What the exercise asks
Rewrite the lines of every entry below, changing "common name" to "vernacular name" and leaving everything else as it is.

Information shown
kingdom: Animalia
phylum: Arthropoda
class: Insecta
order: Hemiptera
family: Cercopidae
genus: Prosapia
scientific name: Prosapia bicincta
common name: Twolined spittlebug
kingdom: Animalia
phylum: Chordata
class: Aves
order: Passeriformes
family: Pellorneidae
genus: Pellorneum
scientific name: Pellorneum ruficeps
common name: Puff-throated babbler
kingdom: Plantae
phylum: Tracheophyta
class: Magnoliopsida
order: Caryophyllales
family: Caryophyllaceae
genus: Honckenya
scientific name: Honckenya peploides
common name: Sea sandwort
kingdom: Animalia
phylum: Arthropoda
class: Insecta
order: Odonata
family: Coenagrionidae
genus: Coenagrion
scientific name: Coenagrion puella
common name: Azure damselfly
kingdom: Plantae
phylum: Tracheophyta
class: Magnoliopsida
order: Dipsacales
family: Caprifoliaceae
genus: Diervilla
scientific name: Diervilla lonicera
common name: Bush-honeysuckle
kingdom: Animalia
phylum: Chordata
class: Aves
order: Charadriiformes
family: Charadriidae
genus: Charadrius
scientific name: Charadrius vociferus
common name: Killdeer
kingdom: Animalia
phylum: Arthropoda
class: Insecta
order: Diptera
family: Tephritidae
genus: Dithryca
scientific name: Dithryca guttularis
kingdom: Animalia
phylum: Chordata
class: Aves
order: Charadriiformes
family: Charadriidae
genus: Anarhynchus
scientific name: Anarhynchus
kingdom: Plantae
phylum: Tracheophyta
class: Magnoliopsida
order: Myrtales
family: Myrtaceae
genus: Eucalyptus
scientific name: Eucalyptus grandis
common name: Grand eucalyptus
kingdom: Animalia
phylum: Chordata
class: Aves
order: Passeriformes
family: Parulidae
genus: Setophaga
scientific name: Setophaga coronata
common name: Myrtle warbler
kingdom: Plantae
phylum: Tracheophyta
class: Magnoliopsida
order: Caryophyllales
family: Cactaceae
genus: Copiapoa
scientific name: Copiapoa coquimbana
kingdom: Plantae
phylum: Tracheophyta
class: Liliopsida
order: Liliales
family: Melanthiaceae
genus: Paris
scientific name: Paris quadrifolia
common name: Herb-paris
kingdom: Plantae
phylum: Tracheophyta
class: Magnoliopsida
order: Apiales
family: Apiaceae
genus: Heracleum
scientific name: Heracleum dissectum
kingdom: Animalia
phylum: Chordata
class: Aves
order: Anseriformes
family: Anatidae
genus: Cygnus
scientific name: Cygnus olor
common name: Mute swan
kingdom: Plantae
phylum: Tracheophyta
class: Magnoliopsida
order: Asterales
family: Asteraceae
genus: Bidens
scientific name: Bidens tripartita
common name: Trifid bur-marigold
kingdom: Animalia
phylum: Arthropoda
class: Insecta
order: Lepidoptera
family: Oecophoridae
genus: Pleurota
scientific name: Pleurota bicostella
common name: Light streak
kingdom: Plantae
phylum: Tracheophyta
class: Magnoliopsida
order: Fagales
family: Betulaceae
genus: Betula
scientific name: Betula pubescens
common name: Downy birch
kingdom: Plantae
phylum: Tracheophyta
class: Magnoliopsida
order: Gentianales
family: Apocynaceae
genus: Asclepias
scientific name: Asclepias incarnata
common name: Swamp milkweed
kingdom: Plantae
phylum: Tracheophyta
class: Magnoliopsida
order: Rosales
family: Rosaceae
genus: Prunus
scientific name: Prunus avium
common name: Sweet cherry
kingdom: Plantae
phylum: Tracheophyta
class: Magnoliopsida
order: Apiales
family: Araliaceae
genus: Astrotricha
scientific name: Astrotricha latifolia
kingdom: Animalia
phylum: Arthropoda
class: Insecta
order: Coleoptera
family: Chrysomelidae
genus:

Solution to this exercise
kingdom: Animalia
phylum: Arthropoda
class: Insecta
order: Hemiptera
family: Cercopidae
genus: Prosapia
scientific name: Prosapia bicincta
vernacular name: Twolined spittlebug
kingdom: Animalia
phylum: Chordata
class: Aves
order: Passeriformes
family: Pellorneidae
genus: Pellorneum
scientific name: Pellorneum ruficeps
vernacular name: Puff-throated babbler
kingdom: Plantae
phylum: Tracheophyta
class: Magnoliopsida
order: Caryophyllales
family: Caryophyllaceae
genus: Honckenya
scientific name: Honckenya peploides
vernacular name: Sea sandwort
kingdom: Animalia
phylum: Arthropoda
class: Insecta
order: Odonata
family: Coenagrionidae
genus: Coenagrion
scientific name: Coenagrion puella
vernacular name: Azure damselfly
kingdom: Plantae
phylum: Tracheophyta
class: Magnoliopsida
order: Dipsacales
family: Caprifoliaceae
genus: Diervilla
scientific name: Diervilla lonicera
vernacular name: Bush-honeysuckle
kingdom: Animalia
phylum: Chordata
class: Aves
order: Charadriiformes
family: Charadriidae
genus: Charadrius
scientific name: Charadrius vociferus
vernacular name: Killdeer
kingdom: Animalia
phylum: Arthropoda
class: Insecta
order: Diptera
family: Tephritidae
genus: Dithryca
scientific name: Dithryca guttularis
kingdom: Animalia
phylum: Chordata
class: Aves
order: Charadriiformes
family: Charadriidae
genus: Anarhynchus
scientific name: Anarhynchus
kingdom: Plantae
phylum: Tracheophyta
class: Magnoliopsida
order: Myrtales
family: Myrtaceae
genus: Eucalyptus
scientific name: Eucalyptus grandis
vernacular name: Grand eucalyptus
kingdom: Animalia
phylum: Chordata
class: Aves
order: Passeriformes
family: Parulidae
genus: Setophaga
scientific name: Setophaga coronata
vernacular name: Myrtle warbler
kingdom: Plantae
phylum: Tracheophyta
class: Magnoliopsida
order: Caryophyllales
family: Cactaceae
genus: Copiapoa
scientific name: Copiapoa coquimbana
kingdom: Plantae
phylum: Tracheophyta
class: Liliopsida
order: Liliales
family: Melanthiaceae
genus: Paris
scientific name: Paris quadrifolia
vernacular name: Herb-paris
kingdom: Plantae
phylum: Tracheophyta
class: Magnoliopsida
order: Apiales
family: Apiaceae
genus: Heracleum
scientific name: Heracleum dissectum
kingdom: Animalia
phylum: Chordata
class: Aves
order: Anseriformes
family: Anatidae
genus: Cygnus
scientific name: Cygnus olor
vernacular name: Mute swan
kingdom: Plantae
phylum: Tracheophyta
class: Magnoliopsida
order: Asterales
family: Asteraceae
genus: Bidens
scientific name: Bidens tripartita
vernacular name: Trifid bur-marigold
kingdom: Animalia
phylum: Arthropoda
class: Insecta
order: Lepidoptera
family: Oecophoridae
genus: Pleurota
scientific name: Pleurota bicostella
vernacular name: Light streak
kingdom: Plantae
phylum: Tracheophyta
class: Magnoliopsida
order: Fagales
family: Betulaceae
genus: Betula
scientific name: Betula pubescens
vernacular name: Downy birch
kingdom: Plantae
phylum: Tracheophyta
class: Magnoliopsida
order: Gentianales
family: Apocynaceae
genus: Asclepias
scientific name: Asclepias incarnata
vernacular name: Swamp milkweed
kingdom: Plantae
phylum: Tracheophyta
class: Magnoliopsida
order: Rosales
family: Rosaceae
genus: Prunus
scientific name: Prunus avium
vernacular name: Sweet cherry
kingdom: Plantae
phylum: Tracheophyta
class: Magnoliopsida
order: Apiales
family: Araliaceae
genus: Astrotricha
scientific name: Astrotricha latifolia
kingdom: Animalia
phylum: Arthropoda
class: Insecta
order: Coleoptera
family: Chrysomelidae
genus:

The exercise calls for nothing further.